At first the consternation was louder than the support, but not for long. As soon as some Fidesz members of parliament argued in the House that the socialist government was not really Hungarian because it was “alien hearted” (i.e. Jewish), the party in effect ratified racist rhetoric. They made it clear that it is acceptable to speak in such racist terms even in parliament and that they intended to pursue this line of attack to elicit support from the population at large. They succeeded. The population was so well primed in a few short years that to Fidesz’s greatest surprise, Jobbik, the ultra-right formation marching almost exclusively on the basis of the racist platform, was even more successful in sweeping up support than they were. Today Fidesz finds to their astonishment that they are forced to compete against Jobbik for the hearts and minds of the ever more radicalized population. They unleashed the strident tone in politics and now are increasingly being outperformed at it by their juniors.

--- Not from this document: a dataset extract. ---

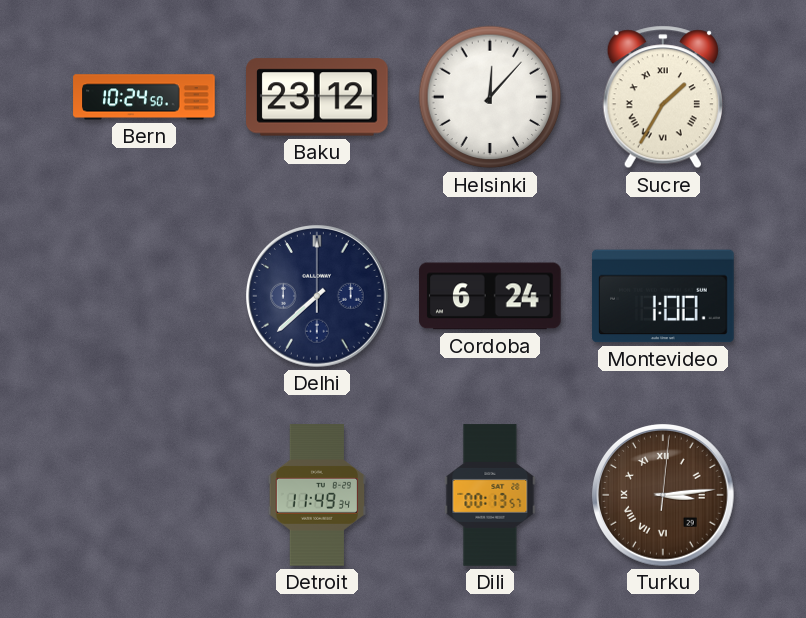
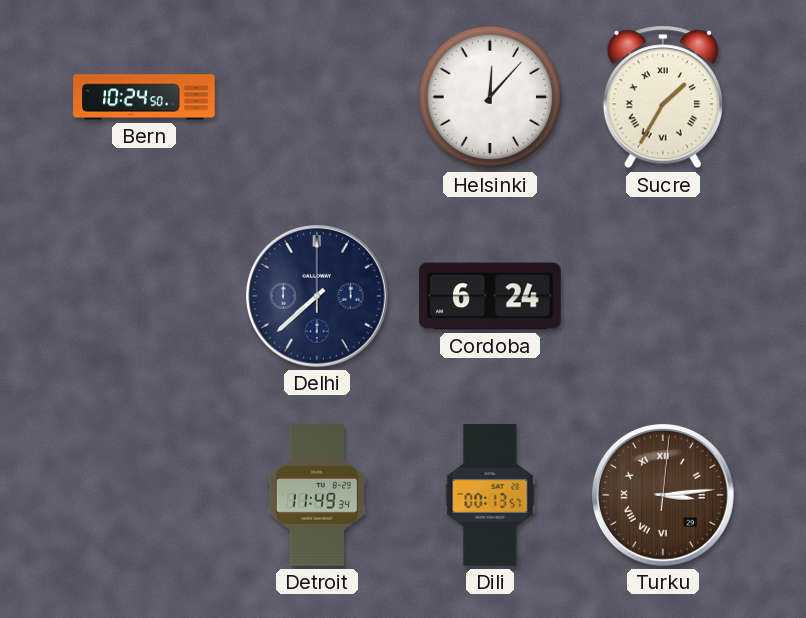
Baku: 23:12 -> none
Montevideo: 1:00 -> none
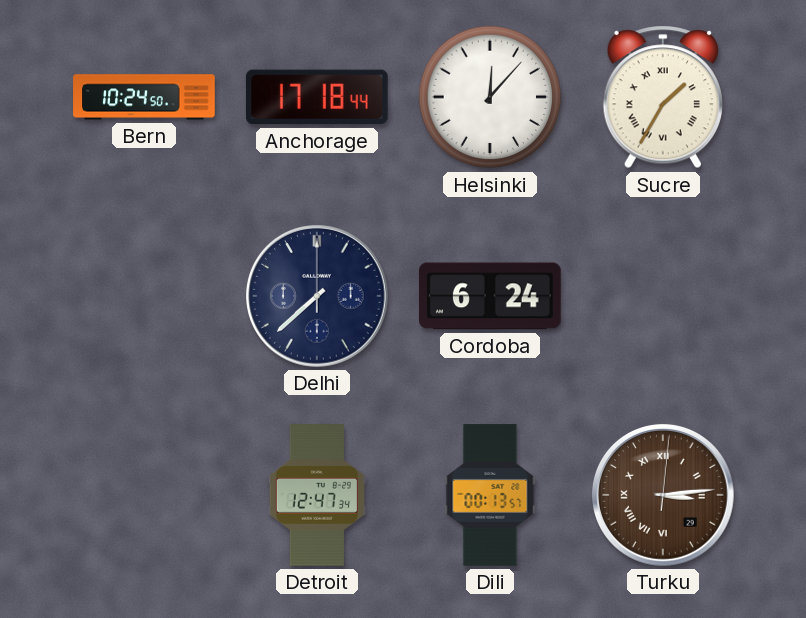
Anchorage: none -> 17:18
Detroit: 11:49 -> 12:47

These developments did not go unnoticed in the West. Politicians as well as the press from Hamburg to Zurich and from Lisbon to Toronto and New York spoke up. This, however, made no dent in the discourse in Hungary. In fact, it only increased the vulgarity: “they shall not tell us what to think and what to say, they are ‘always’ conspiring against us anyway, they only want our demise.” This is how and what they argue and there is ample willingness on the part of the electorate to buy into this line of “reasoning.”
Since the victory of Fidesz at the next election in 2010 is almost a foregone conclusion, and since the separation between them and Jobbik is even less than a faint rhetorical device, we can reasonably expect that this strident politics will become government policy in as little as ten or twelve months.
All this is eerily reminiscent of the pre-Second World War period’s radicalism, and we can be certain that it will lead to the same results now as it did then: at first derision, then contempt, finally isolation. Particularly because Europe has became a much more enlightened place. The contrast between then and now is obvious to everybody (even to the Catholic Church if the latest Papal Encyclical is any indication), but not to the Hungarian pretenders to government. In fact, they seem to be marching backwards to the darker and darker days of extremist politics of chauvinism and racism.
What is the motive that explains their conduct in the face of such widespread European disapproval? Simply that this stridency will almost certainly bring them electoral victory next year. For them no price is too high to pay to achieve victory, and they would rather voluntarily exile themselves and the country from the community of civilized Europe than to forego winning the election next year. And if that is the price they have to pay, they will gladly pay it since, as they say, there is nothing but enmity to expect from Europe anyway but much to gain by being in power.
Yes, there is a school of thought that says that history repeats itself and that what was tragedy is a farce the second time around. Alas, looking at the looming prospects of Hungarian politics, I see no reason to be amused.